Proft is a principal of Local Government Information Services, which owns this publication.
State Representative Allen Skillicorn, (R-East Dundee)
| http://www.ilga.gov/house/Rep.asp?MemberID=2497
As of Wednesday, Illinois lawmakers had three days to finish work on a compromise budget before the end of the special legislative session called by Gov. Bruce Rauner.
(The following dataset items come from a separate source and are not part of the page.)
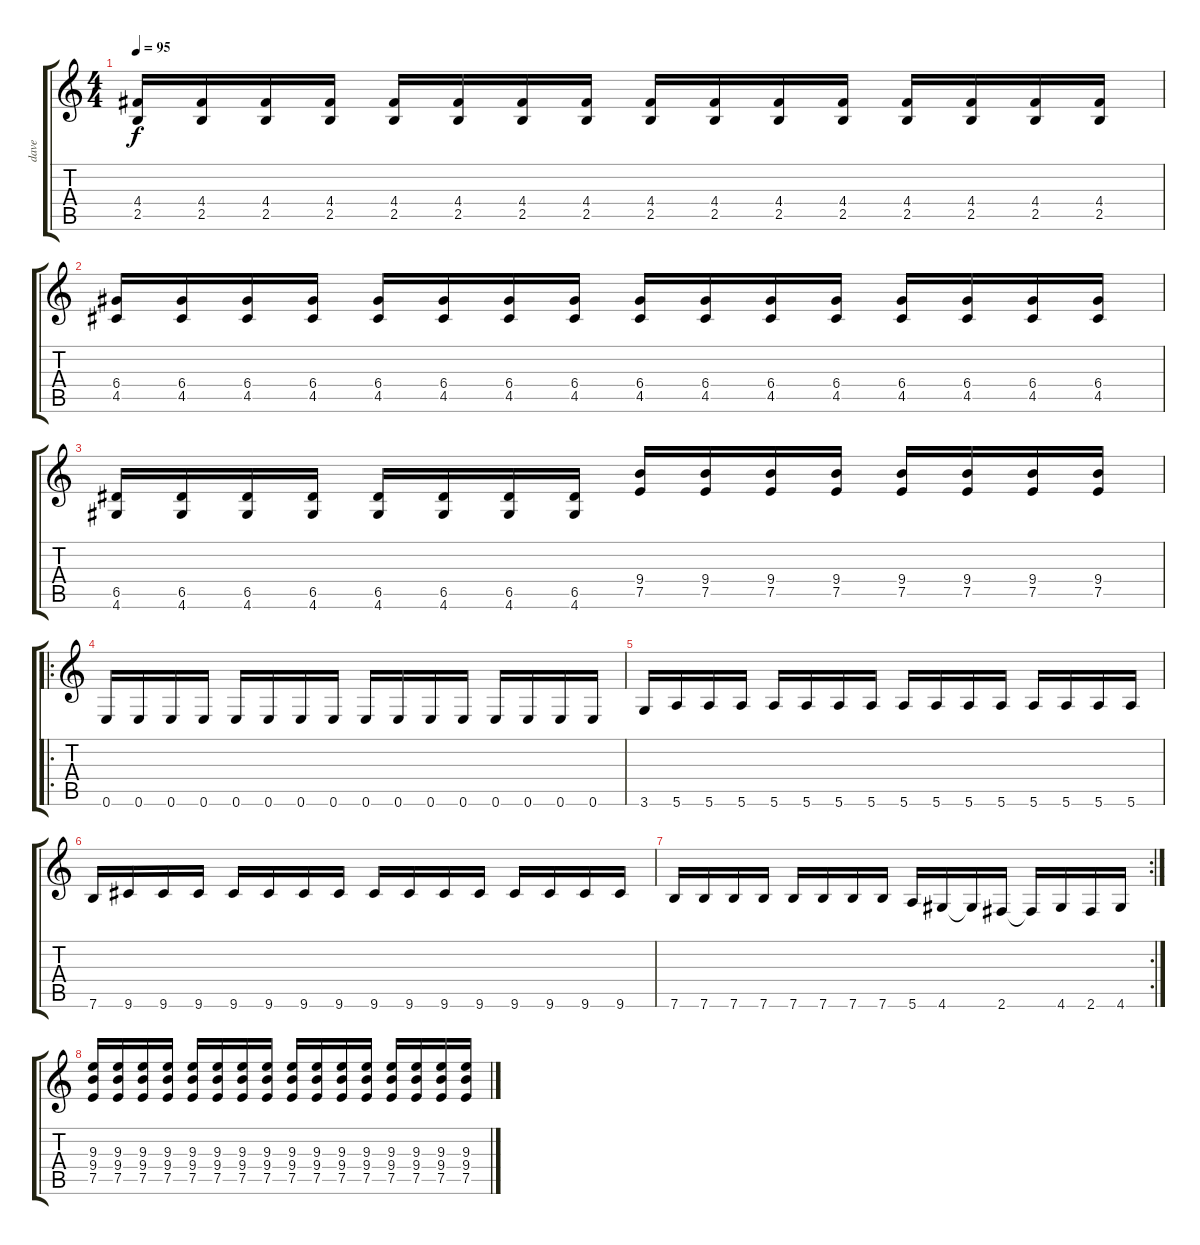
\track ("dave" "dave") {instrument overdrivenguitar}
\staff {score tabs}
\tuning (E4 B3 G3 D3 A2 E2) {hide}
\ts (4 4)
\tempo 95
\clef g2
\ks c
(4.4 2.5).16{dy f} (4.4 2.5).16 (4.4 2.5).16 (4.4 2.5).16 (4.4 2.5).16 (4.4 2.5).16 (4.4 2.5).16 (4.4 2.5).16 (4.4 2.5).16 (4.4 2.5).16 (4.4 2.5).16 (4.4 2.5).16 (4.4 2.5).16 (4.4 2.5).16 (4.4 2.5).16 (4.4 2.5).16 |
(6.4 4.5).16 (6.4 4.5).16 (6.4 4.5).16 (6.4 4.5).16 (6.4 4.5).16 (6.4 4.5).16 (6.4 4.5).16 (6.4 4.5).16 (6.4 4.5).16 (6.4 4.5).16 (6.4 4.5).16 (6.4 4.5).16 (6.4 4.5).16 (6.4 4.5).16 (6.4 4.5).16 (6.4 4.5).16 |
(6.5 4.6).16 (6.5 4.6).16 (6.5 4.6).16 (6.5 4.6).16 (6.5 4.6).16 (6.5 4.6).16 (6.5 4.6).16 (6.5 4.6).16 (9.4 7.5).16 (9.4 7.5).16 (9.4 7.5).16 (9.4 7.5).16 (9.4 7.5).16 (9.4 7.5).16 (9.4 7.5).16 (9.4 7.5).16 |
\ro
0.6.16 0.6.16 0.6.16 0.6.16 0.6.16 0.6.16 0.6.16 0.6.16 0.6.16 0.6.16 0.6.16 0.6.16 0.6.16 0.6.16 0.6.16 0.6.16 |
3.6.16 5.6.16 5.6.16 5.6.16 5.6.16 5.6.16 5.6.16 5.6.16 5.6.16 5.6.16 5.6.16 5.6.16 5.6.16 5.6.16 5.6.16 5.6.16 |
7.6.16 9.6.16 9.6.16 9.6.16 9.6.16 9.6.16 9.6.16 9.6.16 9.6.16 9.6.16 9.6.16 9.6.16 9.6.16 9.6.16 9.6.16 9.6.16 |
\rc 2
7.6.16 7.6.16 7.6.16 7.6.16 7.6.16 7.6.16 7.6.16 7.6.16 5.6.16 4.6.16 4.6{t}.16 2.6.16 2.6{t}.16 4.6.16 2.6.16 4.6.16 |
(9.3 9.4 7.5).16 (9.3 9.4 7.5).16 (9.3 9.4 7.5).16 (9.3 9.4 7.5).16 (9.3 9.4 7.5).16 (9.3 9.4 7.5).16 (9.3 9.4 7.5).16 (9.3 9.4 7.5).16 (9.3 9.4 7.5).16 (9.3 9.4 7.5).16 (9.3 9.4 7.5).16 (9.3 9.4 7.5).16 (9.3 9.4 7.5).16 (9.3 9.4 7.5).16 (9.3 9.4 7.5).16 (9.3 9.4 7.5).16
Reports from Springfield indicate that a budget deal would most likely include Democrat-mandated tax hikes and GOP-required property tax reform.
Skillicorn said Republicans don’t want to increase taxes, but they don't have the General Assembly majority and are not negotiating from a position of strength; however, in a special session, approval requires a three-fifths majority, so GOP votes are required.
He argued that Republicans need to cut the fat from any budget proposal, including their own, which includes a substantial spending bill, according to the Illinois News Network.
“When I read that budget, and I read about that $169 million, and a quarter million dollars to the Village of St. Charles, and $65,000 for a Puerto Rican museum, I almost threw up in my mouth,” Skillicorn said. “I can’t stand for it. I was embarrassed to be a Republican when I read that.”
The Illinois Policy Institute and Sens. Dan McConchie (R-Hawthorne Woods) and Kyle McCarter (R-Lebanon) have introduced balanced budget proposals without tax increases, and Skillicorn said he used their proposals as a framework for his own.
“I call it the ‘Right Now’ budget,'” Skillicorn said. “I spent the last month in Springfield adding up numbers and working late nights trying to figure out a budget, and the math is there. If we implement reforms we can pass a balanced budget that doesn’t hike taxes.”